Before the transaction the company had $6.48m in securities and $507k in cash on their balance sheet amongst other assets. The company is debt free and liabilities consist of accounts payable and accrued expenses. Let's presume that their cash is needed for ongoing operations and their investment securities (treasuries) are excess and can be used to fund their transformation.
The first thing the company did was repurchase all of Saraf's shares at $3.91 per share. The company spent $1.3m repurchasing 331k shares. This reduces the number of shares outstanding from 2.2m to 1.9m for a more than 10% reduction in shares at less than book value. This action alone is highly value accretive itself. The second action taken was to repurchase all of Saraf's outstanding options for 290k shares for slightly less than $1m, paying $3.43 per option. This buyback removed the options overhang and reduced the fully diluted share count.
Both of these actions are shareholder friend, the company used $2.3m worth of excess cash to eliminate Saraf's share holding and his option position. This is the type of thing value investors dream of, a company using their cash to repurchase shares below book value. While value was created for investors it also eliminated the company's largest shareholder.

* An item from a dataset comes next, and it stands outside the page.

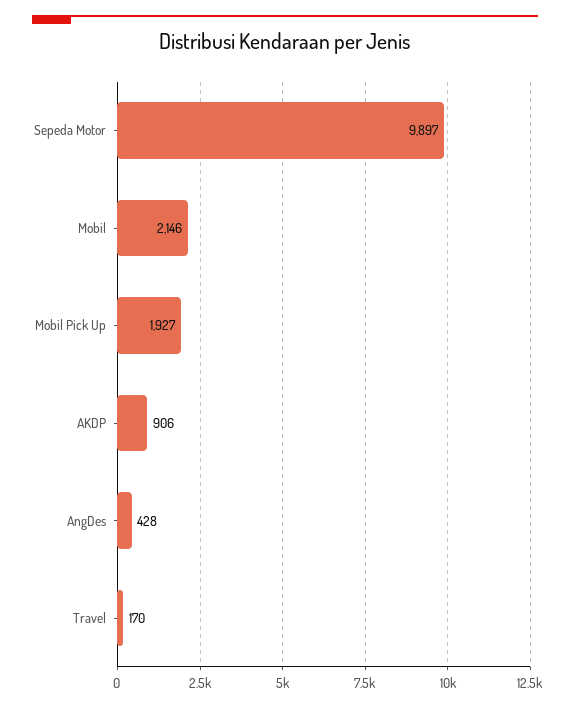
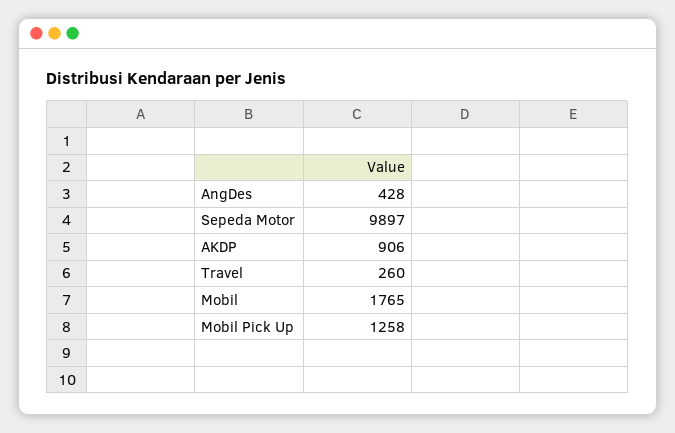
Mobil: 2146 -> 1765
Mobil Pick Up: 1927 -> 1258
Travel: 170 -> 260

Beyond the initial $2.3m share and option repurchase the rest of the buyout can be framed within the context that the buyout expenses were necessary to get rid of a stumbling block for shareholder value. The company paid $410k in severance costs, $45k for health insurance, $18k to transfer ownership of the company car to Saraf, $96k for earned vacation time and other incidentals such as his cell phone.
In total the company is paying $2.859m to rid Solitron of Saraf, with the bulk of the company's expense being spent towards repurchasing shares and options. The company is also reimbursing Eriksen Capital $110k for their proxy fight last year. I know some shareholders antsy about a repayment such as this, but in my mind paying $110k to unlock value is very cheap. If shareholders could unlock value other management-trap companies for $110k we'd all be a LOT richer.
Once the agreement is executed the company's equity will drop from $11.36m to $8.391m, which is $4.41 per share. At current prices post transaction the company is trading for 89% of book value, which is cheap in light of recent facts.
One negative is the company has started to report negative earnings. We could speculate all we want, but it's possible that the earnings drop was the catalyst that pushed Saraf out the door. Until recently the company had steady revenue and earnings, and suddenly with activists onboard the company's results took a nose dive. Was this Saraf trying to payback shareholders with bad results? As a one-man executive and selling machine it's possible. But if that were the case his plan backfired badly.
At current prices investors have the ability to purchase $4.41 for $4.01 with an activist investor as CEO and shareholder friendly Directors. The company still has about $3m in excess cash that can be returned to shareholders as a buyback or a dividend and a core business that had a history of earning above average returns. The best course of action would be for Eriksen to negotiate a sale to a private buyer at an above market price. It isn't unreasonable to presume that the core company might be worth $5-6 per share plus the additional $1.50 per share in excess cash. I don't think it's a stretch to say the company is worth 50% more than current prices if not more.
Most readers will brush this writeup off saying that "a 50% gain isn't big enough" but I don't know many other investments that are controlled by activist investors with an upside of 50% or more. Even if it takes Eriksen two years to realize value with Solitron it's still a very respectable 25% a year return.
If you're looking for a cheap investment with a catalyst look no further than Solitron Devices.